By: Barbara Zigah
Ahead of the Federal Reserve’s unprecedented pledge to hold interest rates at the current record for a minimum of 2 years, the U.S. Dollar had edged up against the commodity-linked Australian Dollar. The bounce was limited, though, as the Fed basically reaffirmed the U.S. Dollar’s status as the carry-trade currency of choice. The Fed decision sparked an equity rally on Wall Street, and helped the higher risk Australian Dollar recoup recent losses. As reported at 12:45 p.m. (JST) in Tokyo, the Australian Dollar was trading 0.5% lower against the U.S. Dollar, at $1.0340, though earlier in the session it had traded above $1.0400, managing to recoup nearly half of its recent losses.
Safe haven currencies are still seeing exceptional volatility; the Japanese Yen rose 0.2% against the greenback to 76.81 Japanese Yen, close to mid-March’s historical 76.25 Japanese Yen high.

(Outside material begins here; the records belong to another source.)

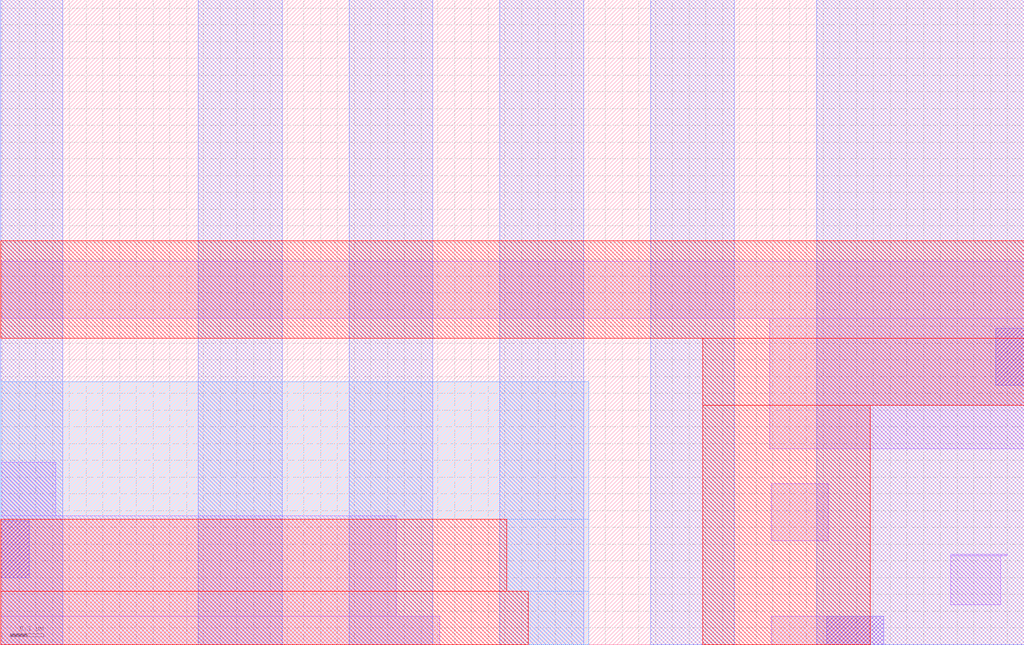
<source format=lef>
# Copyright 2020 The SkyWater PDK Authors
#
# Licensed under the Apache License, Version 2.0 (the "License");
# you may not use this file except in compliance with the License.
# You may obtain a copy of the License at
#
#     https://www.apache.org/licenses/LICENSE-2.0
#
# Unless required by applicable law or agreed to in writing, software
# distributed under the License is distributed on an "AS IS" BASIS,
# WITHOUT WARRANTIES OR CONDITIONS OF ANY KIND, either express or implied.
# See the License for the specific language governing permissions and
# limitations under the License.
#
# SPDX-License-Identifier: Apache-2.0

VERSION 5.7 ;
  NOWIREEXTENSIONATPIN ON ;
  DIVIDERCHAR "/" ;
  BUSBITCHARS "[]" ;
MACRO sky130_fd_bd_sram__sram_dp_colend_swldrv
  CLASS BLOCK ;
  FOREIGN sky130_fd_bd_sram__sram_dp_colend_swldrv ;
  ORIGIN  3.055000  0.000000 ;
  SIZE  3.055000 BY  1.925000 ;
  OBS
    LAYER li1 ;
      RECT -3.055000 0.000000 -1.745000 0.085000 ;
      RECT -3.055000 0.085000 -1.875000 0.385000 ;
      RECT -3.055000 0.385000 -2.890000 0.545000 ;
      RECT -3.055000 0.975000  0.000000 1.145000 ;
      RECT -0.760000 0.585000  0.000000 0.975000 ;
      RECT -0.755000 0.000000 -0.420000 0.085000 ;
      RECT -0.755000 0.310000 -0.585000 0.480000 ;
      RECT -0.220000 0.120000 -0.070000 0.265000 ;
      RECT -0.220000 0.265000 -0.050000 0.270000 ;
    LAYER mcon ;
      RECT -3.055000 0.200000 -2.970000 0.370000 ;
      RECT -0.590000 0.000000 -0.420000 0.085000 ;
      RECT -0.085000 0.775000  0.000000 0.945000 ;
    LAYER met1 ;
      RECT -3.055000 0.000000 -2.870000 1.925000 ;
      RECT -2.465000 0.000000 -2.215000 1.925000 ;
      RECT -2.015000 0.000000 -1.765000 1.925000 ;
      RECT -1.565000 0.000000 -1.315000 1.925000 ;
      RECT -1.115000 0.000000 -0.865000 1.925000 ;
      RECT -0.620000 0.000000  0.000000 1.925000 ;
    LAYER nwell ;
      RECT -1.480000 0.000000 -1.300000 0.160000 ;
    LAYER nwell ;
      RECT -1.545000 0.160000 -1.300000 0.375000 ;
    LAYER nwell ;
      RECT -3.055000 0.375000 -1.300000 0.785000 ;
    LAYER pwell ;
      RECT -0.960000 0.000000 -0.460000 0.715000 ;
      RECT -0.960000 0.715000  0.000000 0.915000 ;
    LAYER pwell ;
      RECT -3.055000 0.000000 -1.480000 0.160000 ;
    LAYER pwell ;
      RECT -3.055000 0.160000 -1.545000 0.375000 ;
    LAYER pwell ;
      RECT -3.055000 0.915000 0.000000 1.205000 ;
  END
END sky130_fd_bd_sram__sram_dp_colend_swldrv
END LIBRARY

</source>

Some analysts believe that the Yen is likely to strike a new record high, even as investors expect that the Bank of Japan could intervene in their currency’s appreciation. One analyst expects that investors could intentionally “test” the Bank of Japan’s resolve. Clearly, as the weakness of the U.S. currency persists, the Japanese Yen will continue to be viewed as a safe-haven currency until the U.S. economy shows positive signs of recovery.